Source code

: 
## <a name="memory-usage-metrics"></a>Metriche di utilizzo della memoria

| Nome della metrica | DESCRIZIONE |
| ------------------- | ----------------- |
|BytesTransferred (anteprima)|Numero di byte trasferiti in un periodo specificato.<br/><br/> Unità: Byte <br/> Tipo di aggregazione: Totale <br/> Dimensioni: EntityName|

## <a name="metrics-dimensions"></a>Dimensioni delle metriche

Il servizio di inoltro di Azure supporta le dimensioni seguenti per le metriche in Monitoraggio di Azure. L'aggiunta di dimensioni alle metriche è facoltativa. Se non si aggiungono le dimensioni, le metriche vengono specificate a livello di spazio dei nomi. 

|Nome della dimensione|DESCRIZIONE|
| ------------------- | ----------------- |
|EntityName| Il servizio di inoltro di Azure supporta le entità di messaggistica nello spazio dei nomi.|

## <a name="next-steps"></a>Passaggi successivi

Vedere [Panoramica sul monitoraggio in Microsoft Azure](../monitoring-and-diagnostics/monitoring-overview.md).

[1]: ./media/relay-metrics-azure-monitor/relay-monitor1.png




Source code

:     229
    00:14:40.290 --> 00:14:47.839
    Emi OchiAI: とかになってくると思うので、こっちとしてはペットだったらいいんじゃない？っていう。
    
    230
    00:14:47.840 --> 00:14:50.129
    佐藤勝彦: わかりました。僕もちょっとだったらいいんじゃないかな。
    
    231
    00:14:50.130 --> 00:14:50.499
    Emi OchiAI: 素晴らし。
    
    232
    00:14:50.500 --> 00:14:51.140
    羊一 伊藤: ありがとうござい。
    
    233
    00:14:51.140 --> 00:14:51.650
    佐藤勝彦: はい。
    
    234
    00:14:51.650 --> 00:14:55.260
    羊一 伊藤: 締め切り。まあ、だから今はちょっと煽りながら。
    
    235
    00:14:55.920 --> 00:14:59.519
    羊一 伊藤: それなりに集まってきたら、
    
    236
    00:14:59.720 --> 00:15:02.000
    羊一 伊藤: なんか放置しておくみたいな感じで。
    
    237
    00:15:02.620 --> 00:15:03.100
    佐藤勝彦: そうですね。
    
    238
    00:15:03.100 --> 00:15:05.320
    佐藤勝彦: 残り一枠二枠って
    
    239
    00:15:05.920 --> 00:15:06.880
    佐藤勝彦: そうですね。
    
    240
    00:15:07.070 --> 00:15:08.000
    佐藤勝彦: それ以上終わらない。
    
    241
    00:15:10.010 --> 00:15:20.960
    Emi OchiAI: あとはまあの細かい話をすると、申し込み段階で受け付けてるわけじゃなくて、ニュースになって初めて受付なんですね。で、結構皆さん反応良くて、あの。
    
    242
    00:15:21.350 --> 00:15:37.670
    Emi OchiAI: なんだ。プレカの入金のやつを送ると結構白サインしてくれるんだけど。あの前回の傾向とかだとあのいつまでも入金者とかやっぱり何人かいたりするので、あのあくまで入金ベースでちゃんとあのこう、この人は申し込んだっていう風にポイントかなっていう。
---+---
■ To do
Retype every entry, keeping each character as it was.

■ Task output
Source code

: 
## <a name="memory-usage-metrics"></a>Metriche di utilizzo della memoria

| Nome della metrica | DESCRIZIONE |
| ------------------- | ----------------- |
|BytesTransferred (anteprima)|Numero di byte trasferiti in un periodo specificato.<br/><br/> Unità: Byte <br/> Tipo di aggregazione: Totale <br/> Dimensioni: EntityName|

## <a name="metrics-dimensions"></a>Dimensioni delle metriche

Il servizio di inoltro di Azure supporta le dimensioni seguenti per le metriche in Monitoraggio di Azure. L'aggiunta di dimensioni alle metriche è facoltativa. Se non si aggiungono le dimensioni, le metriche vengono specificate a livello di spazio dei nomi. 

|Nome della dimensione|DESCRIZIONE|
| ------------------- | ----------------- |
|EntityName| Il servizio di inoltro di Azure supporta le entità di messaggistica nello spazio dei nomi.|

## <a name="next-steps"></a>Passaggi successivi

Vedere [Panoramica sul monitoraggio in Microsoft Azure](../monitoring-and-diagnostics/monitoring-overview.md).

[1]: ./media/relay-metrics-azure-monitor/relay-monitor1.png




Source code

:     229
    00:14:40.290 --> 00:14:47.839
    Emi OchiAI: とかになってくると思うので、こっちとしてはペットだったらいいんじゃない？っていう。
    
    230
    00:14:47.840 --> 00:14:50.129
    佐藤勝彦: わかりました。僕もちょっとだったらいいんじゃないかな。
    
    231
    00:14:50.130 --> 00:14:50.499
    Emi OchiAI: 素晴らし。
    
    232
    00:14:50.500 --> 00:14:51.140
    羊一 伊藤: ありがとうござい。
    
    233
    00:14:51.140 --> 00:14:51.650
    佐藤勝彦: はい。
    
    234
    00:14:51.650 --> 00:14:55.260
    羊一 伊藤: 締め切り。まあ、だから今はちょっと煽りながら。
    
    235
    00:14:55.920 --> 00:14:59.519
    羊一 伊藤: それなりに集まってきたら、
    
    236
    00:14:59.720 --> 00:15:02.000
    羊一 伊藤: なんか放置しておくみたいな感じで。
    
    237
    00:15:02.620 --> 00:15:03.100
    佐藤勝彦: そうですね。
    
    238
    00:15:03.100 --> 00:15:05.320
    佐藤勝彦: 残り一枠二枠って
    
    239
    00:15:05.920 --> 00:15:06.880
    佐藤勝彦: そうですね。
    
    240
    00:15:07.070 --> 00:15:08.000
    佐藤勝彦: それ以上終わらない。
    
    241
    00:15:10.010 --> 00:15:20.960
    Emi OchiAI: あとはまあの細かい話をすると、申し込み段階で受け付けてるわけじゃなくて、ニュースになって初めて受付なんですね。で、結構皆さん反応良くて、あの。
    
    242
    00:15:21.350 --> 00:15:37.670
    Emi OchiAI: なんだ。プレカの入金のやつを送ると結構白サインしてくれるんだけど。あの前回の傾向とかだとあのいつまでも入金者とかやっぱり何人かいたりするので、あのあくまで入金ベースでちゃんとあのこう、この人は申し込んだっていう風にポイントかなっていう。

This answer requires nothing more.